PANAMA—The controversial Barro Blanco dam project will face another challenge today when the Cacica Silvia Carrera presents a demand of unconstitutionality before Panama’s Supreme Court of Justice regarding Law 18, passed on March 26, 2013.
With Article 127 of the Panamanian Constitution protecting collective ownership of lands and prohibiting private ownership of indigenous territories, Law 18 was rushed into place by President Ricardo Martinelli to allow the legal appropriation of collective lands, particularly lands held by the Ngäbe communities of Nuevo Palomar, Kiad, and Quebrada Caña.

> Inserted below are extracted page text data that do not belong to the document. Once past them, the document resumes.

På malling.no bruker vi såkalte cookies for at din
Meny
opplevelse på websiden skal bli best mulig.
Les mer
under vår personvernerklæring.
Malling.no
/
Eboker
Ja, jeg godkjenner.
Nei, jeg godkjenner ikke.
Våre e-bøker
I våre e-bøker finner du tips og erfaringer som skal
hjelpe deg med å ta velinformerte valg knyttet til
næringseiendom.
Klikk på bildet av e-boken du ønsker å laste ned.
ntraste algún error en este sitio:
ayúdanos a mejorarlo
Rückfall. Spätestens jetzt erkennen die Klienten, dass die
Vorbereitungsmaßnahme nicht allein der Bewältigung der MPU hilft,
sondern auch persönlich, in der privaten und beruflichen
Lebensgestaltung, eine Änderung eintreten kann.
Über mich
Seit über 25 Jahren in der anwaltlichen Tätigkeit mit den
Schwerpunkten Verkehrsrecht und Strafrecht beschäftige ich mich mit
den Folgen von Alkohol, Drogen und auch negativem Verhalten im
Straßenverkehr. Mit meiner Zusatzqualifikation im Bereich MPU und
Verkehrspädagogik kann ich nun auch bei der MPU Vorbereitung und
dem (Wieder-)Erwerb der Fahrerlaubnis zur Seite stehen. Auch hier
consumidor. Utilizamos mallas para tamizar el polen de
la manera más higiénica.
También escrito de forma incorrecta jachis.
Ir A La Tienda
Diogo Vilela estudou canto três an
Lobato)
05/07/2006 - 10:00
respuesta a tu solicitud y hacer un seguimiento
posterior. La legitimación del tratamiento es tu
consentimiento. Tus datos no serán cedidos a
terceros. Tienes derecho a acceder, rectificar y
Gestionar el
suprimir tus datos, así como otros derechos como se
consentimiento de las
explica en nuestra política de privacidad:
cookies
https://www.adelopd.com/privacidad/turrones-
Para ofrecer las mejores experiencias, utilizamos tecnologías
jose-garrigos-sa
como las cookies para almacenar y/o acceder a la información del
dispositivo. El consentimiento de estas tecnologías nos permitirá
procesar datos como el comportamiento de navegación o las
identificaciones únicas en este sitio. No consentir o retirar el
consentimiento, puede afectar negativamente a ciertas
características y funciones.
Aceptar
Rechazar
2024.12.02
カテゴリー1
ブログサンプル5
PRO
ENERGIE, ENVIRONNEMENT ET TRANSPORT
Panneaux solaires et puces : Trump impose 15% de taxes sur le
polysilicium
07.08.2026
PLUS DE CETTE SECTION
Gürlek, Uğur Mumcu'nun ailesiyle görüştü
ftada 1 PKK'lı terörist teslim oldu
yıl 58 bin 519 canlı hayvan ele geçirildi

All three communities face land seizures as a result of the dam’s construction.
Genisa, the Panamanian company developing Barro Blanco, initially argued that no land within the Ngäbe-Buglé Comarca would be affected by the 28.85 MW dam project; but then claimed that the indigenous communities had consented to the dispossession of their territories. The project has been approved by the UN’s Clean Development Mechanism, and is supported by the Central American Bank for Economic Integration, the Dutch state development bank FMO, and the German development bank DEG.
The Cacica will present the demand on behalf of the 10th April Movement (M10), which has led indigenous resistance against the dam and which tomorrow celebrates its 15th anniversary, and the Strategic National Alliance of the Panamanian People for the Right to Life, to Health, and to Natural Resources. M10 Coordinator Ricardo Miranda comments, “We are fighting for nothing other than the complete cancellation of Barro Blanco – the Strategic National Alliance combines diverse organizations who are all united against the dam, and what we want is the law: Barro Blanco cannot do this to collective land.”
Genisa has been clearing the Tabasara River valley of its forests since last year, cutting and then burning the trees to reduce methane emissions and secure carbon credits for when the dam would be completed. On March 18, 2014, M10 blocked the company’s access road into the valley to prevent the clearing of Comarca land, and set up a line of protest camps which are permanently manned by volunteers from the valley and other communities in the Comarca.
The protest camps lie beyond the bounds of the Comarca on land purchased by Genisa from cattle ranchers; the furthest camp holds a strategic position barring the company’s access through a narrow point between the river and steep hillsides. The mountains stand deforested up to the planned water-level, but further upstream towards the Comarca the trees persist.
Ricardo Miranda (pictured left) standing beneath the planned waterline.
“The destruction you see here is the destruction that will be visited on Nuevo Palomar, Kiad, and Quebrada Caña,” says Ricardo Miranda. “The Dutch and the Germans need to know where their money is going. The German Bank [DEG] says it’s not investing in Barro Blanco, but they’re investing it through the cover of [Panamanian enterprise] Multibank [owned by Gabriel “Gabi” Petesh and Felipe “Pipo” Virzi, owners of Consorcio Tabasara SA. Virzi is brother-in-law to President Martinelli]. It’s a grand hypocrisy because Germany and Holland are vocal about their human rights records.”
Police camps now occupy positions facing the protestors. Before dusk, they train four-strong batteries of powerful spotlights on the Ngäbe camps, leaving them running on generators through the night. The lights hurt the eyes and make sleep almost impossible; protestors read newspapers through the small hours by the strength of the spotlights.
Police by their lights.
Protestors are confident, however, that no attacks will be mounted by the Police before Panama’a national election on May 4. They beleive the ruling Cambio Democratico party is reluctant to face headlines of violence while it is engaged in a neck-and-neck election race with the Revolutionary Democratic Party, and expect an attack immediately after the election, on May 5.